## DATA SHOWN
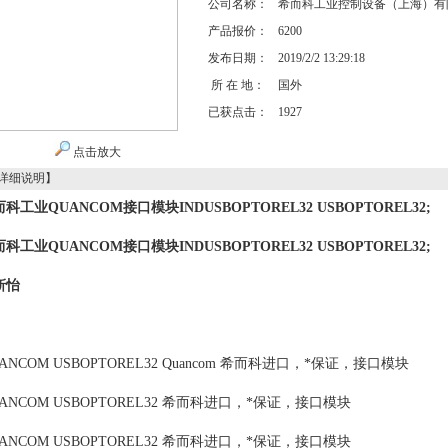
公司名称：
希而科工业控制设备（上海）有
产品报价：
6200
发布日期：
2019/2/2 13:29:18
所 在 地：
国外
已获点击：
1927
点击放大
详细说明】
科工业QUANCOM接口模块INDUSBOPTOREL32
USBOPTOREL32;
科工业QUANCOM接口模块INDUSBOPTOREL32
USBOPTOREL32;
靳怡
ANCOM USBOPTOREL32 Quancom 希而科进口，*保证，接口模块
ANCOM USBOPTOREL32 希而科进口，*保证，接口模块
ANCOM USBOPTOREL32 希而科进口，*保证，接口模块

## DIRECTIONS
Output each record above exactly; omit the images.

## RESPONSE BOX
公司名称：
希而科工业控制设备（上海）有
产品报价：
6200
发布日期：
2019/2/2 13:29:18
所 在 地：
国外
已获点击：
1927
点击放大
详细说明】
科工业QUANCOM接口模块INDUSBOPTOREL32
USBOPTOREL32;
科工业QUANCOM接口模块INDUSBOPTOREL32
USBOPTOREL32;
靳怡
ANCOM USBOPTOREL32 Quancom 希而科进口，*保证，接口模块
ANCOM USBOPTOREL32 希而科进口，*保证，接口模块
ANCOM USBOPTOREL32 希而科进口，*保证，接口模块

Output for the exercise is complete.